**Data to process**
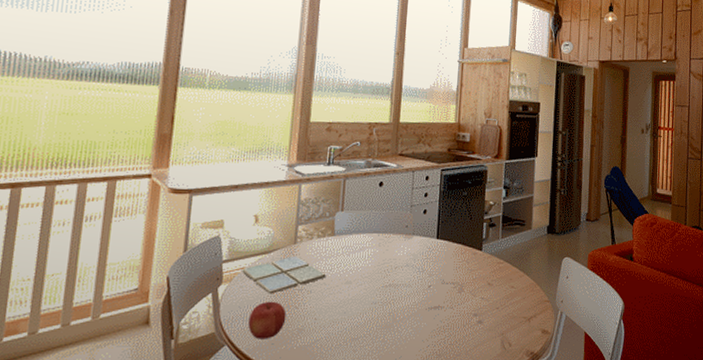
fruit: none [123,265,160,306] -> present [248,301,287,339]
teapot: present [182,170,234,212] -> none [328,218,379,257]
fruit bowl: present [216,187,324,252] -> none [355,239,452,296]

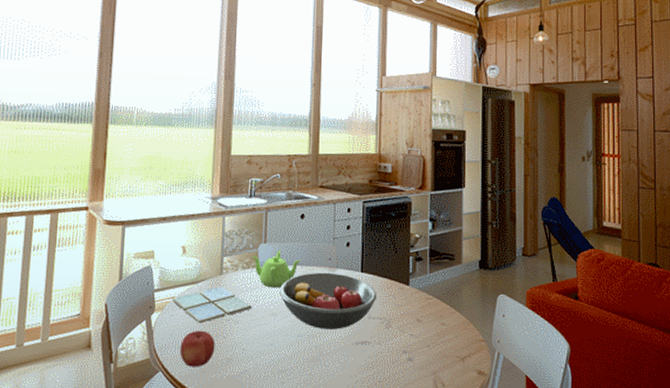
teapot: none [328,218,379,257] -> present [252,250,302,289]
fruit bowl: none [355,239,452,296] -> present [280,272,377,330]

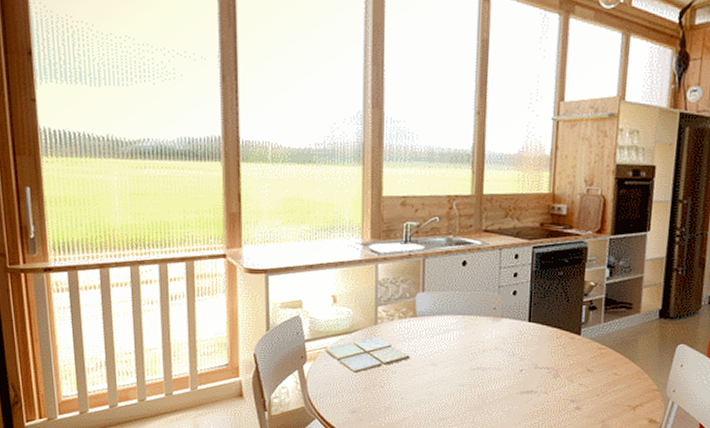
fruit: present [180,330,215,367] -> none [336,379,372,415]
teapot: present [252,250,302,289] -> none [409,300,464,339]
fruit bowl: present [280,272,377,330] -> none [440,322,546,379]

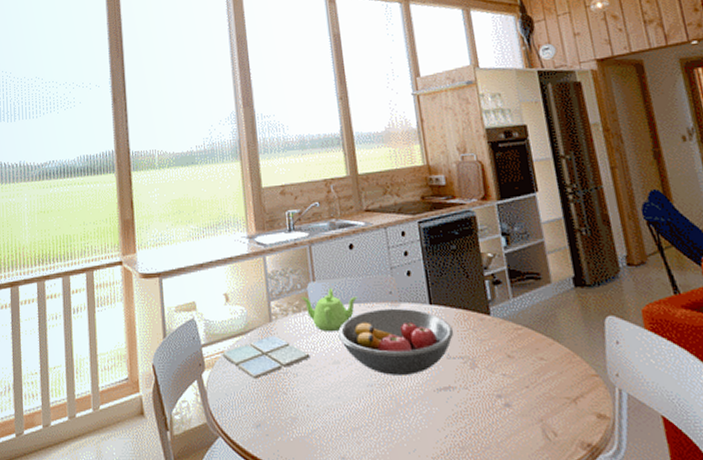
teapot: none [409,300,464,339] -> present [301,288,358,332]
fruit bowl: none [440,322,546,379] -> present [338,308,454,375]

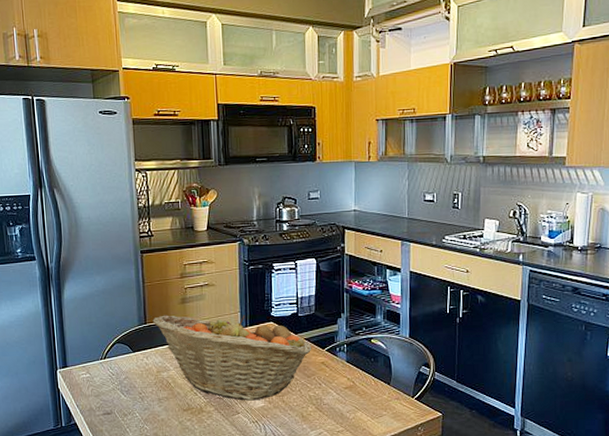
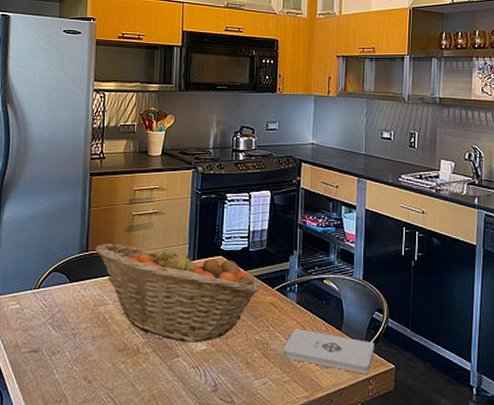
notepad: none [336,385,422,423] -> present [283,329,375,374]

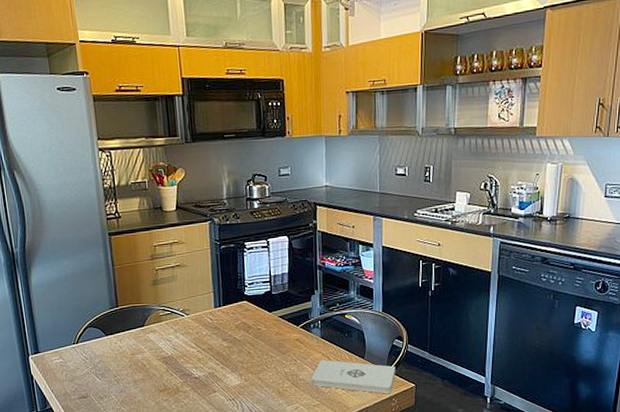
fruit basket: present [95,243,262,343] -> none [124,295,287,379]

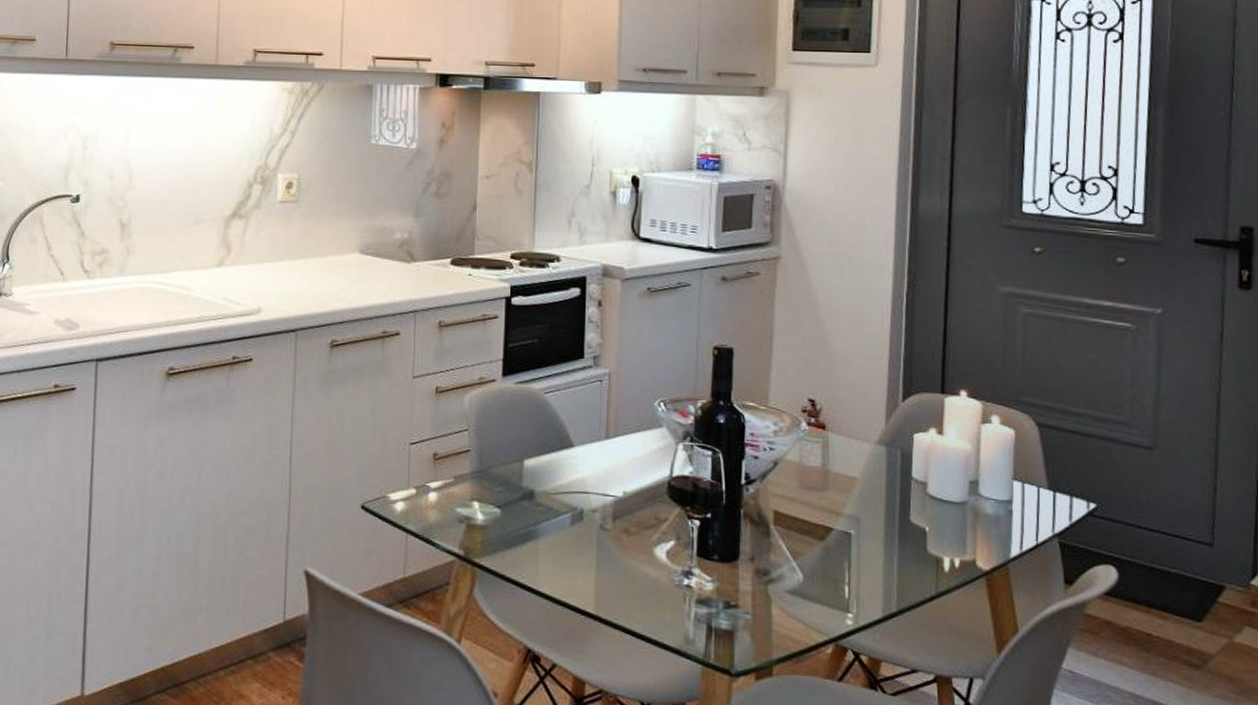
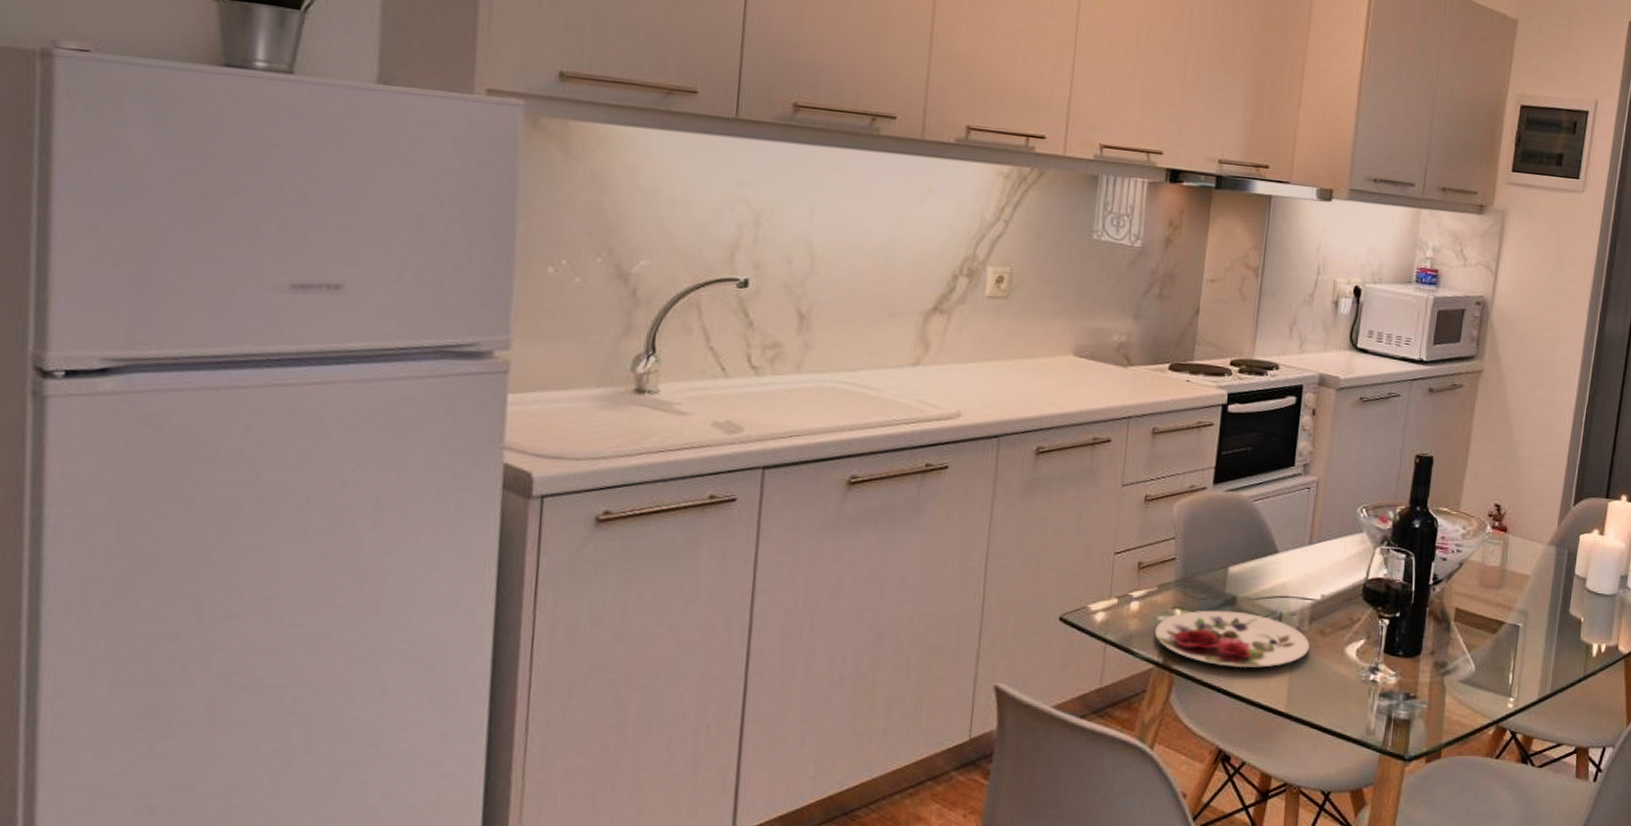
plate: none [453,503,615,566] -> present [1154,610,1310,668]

**What you are asked to do**
Only the lines from the first line of the listing above through the line with "teapot: present [252,250,302,289]" should be set down, exactly and without pictures.

**Exercise response**
fruit: none [123,265,160,306] -> present [248,301,287,339]
teapot: present [182,170,234,212] -> none [328,218,379,257]
fruit bowl: present [216,187,324,252] -> none [355,239,452,296]

teapot: none [328,218,379,257] -> present [252,250,302,289]
fruit bowl: none [355,239,452,296] -> present [280,272,377,330]

fruit: present [180,330,215,367] -> none [336,379,372,415]
teapot: present [252,250,302,289] -> none [409,300,464,339]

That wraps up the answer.